BirdNeRF: Fast Neural Reconstruction of Large-Scale Scenes From Aerial Imagery

TL;DR

BirdNeRF introduces a scalable aerial scene reconstruction method that decomposes large datasets into manageable sub-scenes, enabling faster training and rendering with high visual fidelity on a single GPU.

Contribution

We propose a novel spatial decomposition and view re-rendering strategy for large-scale aerial scene reconstruction using NeRF, significantly improving speed and quality.

Findings

Reconstruction speed improved by 10x over classical photogrammetry.

Reconstruction speed improved by 50x over existing large-scale NeRF methods.
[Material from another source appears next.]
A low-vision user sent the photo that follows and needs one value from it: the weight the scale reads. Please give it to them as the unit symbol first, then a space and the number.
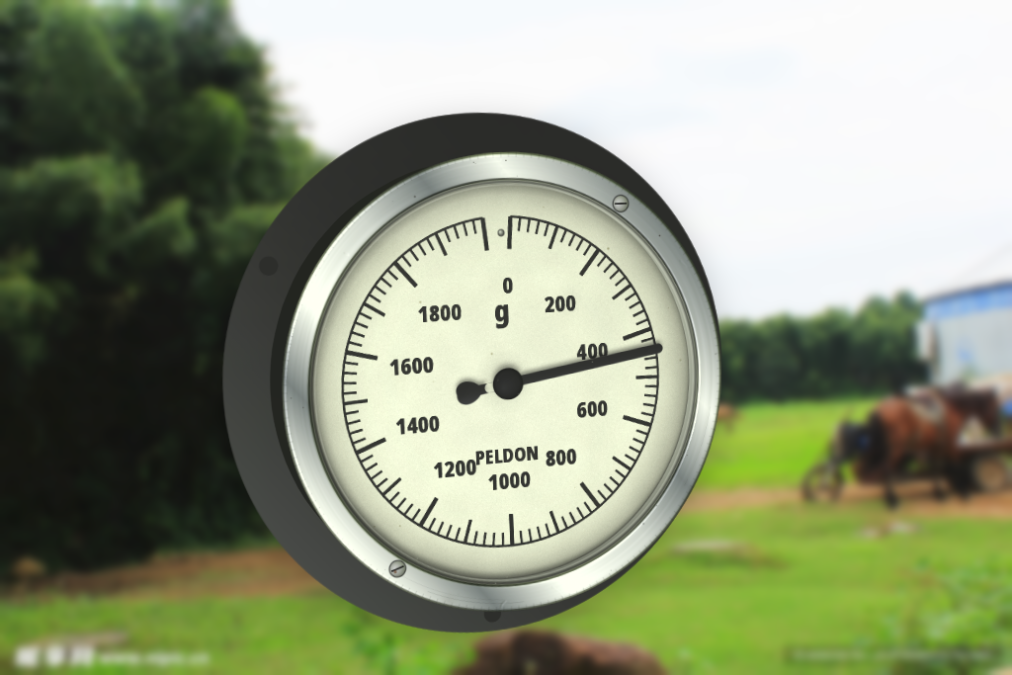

Achieved high-quality rendering on a single GPU.

Abstract

In this study, we introduce BirdNeRF, an adaptation of Neural Radiance Fields (NeRF) designed specifically for reconstructing large-scale scenes using aerial imagery. Unlike previous research focused on small-scale and object-centric NeRF reconstruction, our approach addresses multiple challenges, including (1) Addressing the issue of slow training and rendering associated with large models. (2) Meeting the computational demands necessitated by modeling a substantial number of images, requiring extensive resources such as high-performance GPUs. (3) Overcoming significant artifacts and low visual fidelity commonly observed in large-scale reconstruction tasks due to limited model capacity. Specifically, we present a novel bird-view pose-based spatial decomposition algorithm that decomposes a large aerial image set into multiple small sets with appropriately sized overlaps, allowing us to train individual NeRFs of sub-scene. This decomposition approach not only decouples rendering time from the scene size but also enables rendering to scale seamlessly to arbitrarily large environments. Moreover, it allows for per-block updates of the environment, enhancing the flexibility and adaptability of the reconstruction process. Additionally, we propose a projection-guided novel view re-rendering strategy, which aids in effectively utilizing the independently trained sub-scenes to generate superior rendering results. We evaluate our approach on existing datasets as well as against our own drone footage, improving reconstruction speed by 10x over classical photogrammetry software and 50x over state-of-the-art large-scale NeRF solution, on a single GPU with similar rendering quality.